Amazingly, after four years Anson somehow managed to return to England to complete a circumnavigation, where he was greeted as a hero. After he became Lord of the Admiralty in 1751, his vision helped pave the way for the voyages of Capt. James Cook. By the time Anson returned to England, only 145 of the original company survived. Just four men had been killed from hostile action with the Spanish; the others died from hardship, malnutrition and disease. Yet when he returned, he led a procession of 32 wagons loaded with Spanish treasure though the streets of London.

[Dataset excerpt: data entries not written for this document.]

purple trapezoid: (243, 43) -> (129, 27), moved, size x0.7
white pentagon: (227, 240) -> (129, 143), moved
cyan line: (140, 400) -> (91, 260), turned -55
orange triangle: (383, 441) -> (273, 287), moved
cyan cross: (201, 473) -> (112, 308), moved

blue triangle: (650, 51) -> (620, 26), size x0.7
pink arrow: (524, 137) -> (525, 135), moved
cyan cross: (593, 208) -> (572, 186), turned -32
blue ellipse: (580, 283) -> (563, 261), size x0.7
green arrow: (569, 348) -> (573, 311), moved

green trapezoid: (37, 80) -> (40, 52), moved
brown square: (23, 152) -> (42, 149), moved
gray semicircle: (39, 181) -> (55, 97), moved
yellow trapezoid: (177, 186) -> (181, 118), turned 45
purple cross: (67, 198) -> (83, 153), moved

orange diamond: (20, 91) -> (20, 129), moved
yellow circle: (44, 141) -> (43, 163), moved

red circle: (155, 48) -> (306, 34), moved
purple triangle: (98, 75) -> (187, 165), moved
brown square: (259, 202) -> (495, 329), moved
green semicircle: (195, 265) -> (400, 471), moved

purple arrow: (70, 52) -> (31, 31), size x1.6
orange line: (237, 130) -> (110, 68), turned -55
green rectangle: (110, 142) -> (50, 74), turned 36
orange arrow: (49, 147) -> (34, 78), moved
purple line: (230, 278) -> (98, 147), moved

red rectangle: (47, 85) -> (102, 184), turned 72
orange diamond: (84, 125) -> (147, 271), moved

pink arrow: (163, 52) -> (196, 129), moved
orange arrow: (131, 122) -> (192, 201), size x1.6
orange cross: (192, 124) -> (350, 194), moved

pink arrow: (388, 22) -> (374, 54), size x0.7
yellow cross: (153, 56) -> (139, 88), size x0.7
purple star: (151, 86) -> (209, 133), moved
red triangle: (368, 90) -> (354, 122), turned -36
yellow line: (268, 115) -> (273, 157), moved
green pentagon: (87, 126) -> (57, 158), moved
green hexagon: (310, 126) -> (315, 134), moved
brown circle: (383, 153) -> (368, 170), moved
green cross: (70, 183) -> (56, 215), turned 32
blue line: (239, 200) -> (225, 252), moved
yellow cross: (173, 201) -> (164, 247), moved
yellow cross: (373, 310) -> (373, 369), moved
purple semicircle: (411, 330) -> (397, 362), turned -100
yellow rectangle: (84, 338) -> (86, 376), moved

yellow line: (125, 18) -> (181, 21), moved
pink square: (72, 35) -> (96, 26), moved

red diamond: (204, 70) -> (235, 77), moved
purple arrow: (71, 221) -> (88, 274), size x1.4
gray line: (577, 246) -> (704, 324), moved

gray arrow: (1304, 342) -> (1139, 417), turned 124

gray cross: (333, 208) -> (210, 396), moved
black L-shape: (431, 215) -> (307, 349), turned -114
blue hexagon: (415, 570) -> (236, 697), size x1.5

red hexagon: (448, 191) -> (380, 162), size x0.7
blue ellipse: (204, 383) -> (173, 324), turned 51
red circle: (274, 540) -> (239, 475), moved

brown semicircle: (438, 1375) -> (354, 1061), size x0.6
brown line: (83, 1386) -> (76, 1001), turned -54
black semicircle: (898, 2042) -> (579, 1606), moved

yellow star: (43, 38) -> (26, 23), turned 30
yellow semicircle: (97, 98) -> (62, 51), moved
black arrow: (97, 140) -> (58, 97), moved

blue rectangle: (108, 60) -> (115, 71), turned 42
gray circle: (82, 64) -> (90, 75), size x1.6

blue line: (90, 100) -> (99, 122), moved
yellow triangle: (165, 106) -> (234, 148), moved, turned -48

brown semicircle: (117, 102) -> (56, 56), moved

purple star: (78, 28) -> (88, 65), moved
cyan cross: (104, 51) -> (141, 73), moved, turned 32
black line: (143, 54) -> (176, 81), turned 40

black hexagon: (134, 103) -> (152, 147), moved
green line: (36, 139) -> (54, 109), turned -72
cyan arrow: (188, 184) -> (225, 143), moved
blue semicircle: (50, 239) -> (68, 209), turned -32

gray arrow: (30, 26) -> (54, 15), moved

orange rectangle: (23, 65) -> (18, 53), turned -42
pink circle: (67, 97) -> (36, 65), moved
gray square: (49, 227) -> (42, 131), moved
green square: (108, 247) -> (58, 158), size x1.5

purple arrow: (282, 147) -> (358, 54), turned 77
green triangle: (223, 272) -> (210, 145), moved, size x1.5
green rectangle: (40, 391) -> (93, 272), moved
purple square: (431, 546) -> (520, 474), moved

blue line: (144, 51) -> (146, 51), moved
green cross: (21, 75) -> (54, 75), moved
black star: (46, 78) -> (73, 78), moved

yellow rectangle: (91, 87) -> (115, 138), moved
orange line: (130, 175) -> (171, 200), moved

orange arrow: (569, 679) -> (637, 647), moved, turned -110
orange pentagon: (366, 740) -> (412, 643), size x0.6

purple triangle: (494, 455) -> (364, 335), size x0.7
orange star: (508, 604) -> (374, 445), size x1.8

Let’s join Anson on Centurion in his battle with Cape Horn. The westerlies have shifted to the north and are blowing at 50 knots. Centurion is barely making headway, and the sky has been overcast for days. He thinks that he is at about 62° S, but his dead reckoning is questionable. Of course this is before the use of Harrison’s clock, so the only reliable shot that Anson can take is a meridian altitude. On the 15th of April – we will use the 2002 Almanac – the sky clears and Anson, with octant in hand, takes a lower limb shot of the sun. He really has no idea of the exact time, and as for his height of eye, he is about 25 feet off the rolling sea. He hopes this sun sight will give him a latitude line. Obviously, he wants to stay well off Cape Horn. His DR at the time is 63° S by 67° W.

Anson gets a lower limb sight with an Hs of 17° 30′. There is no index correction, and he approximates the time is around 1600 hours.

A: What is the Hc?

B: What is the latitude?

C: Plot the latitude and an EP for 1600.

After two days of no sun, Anson is once again able to take what he hopes is a noon sight. The Hs is 15° 52′. Time is still about 1600.

D: What is the Hc?

E: What is the latitude?

F: What is the EP?

G: How far has Centurion moved in two days?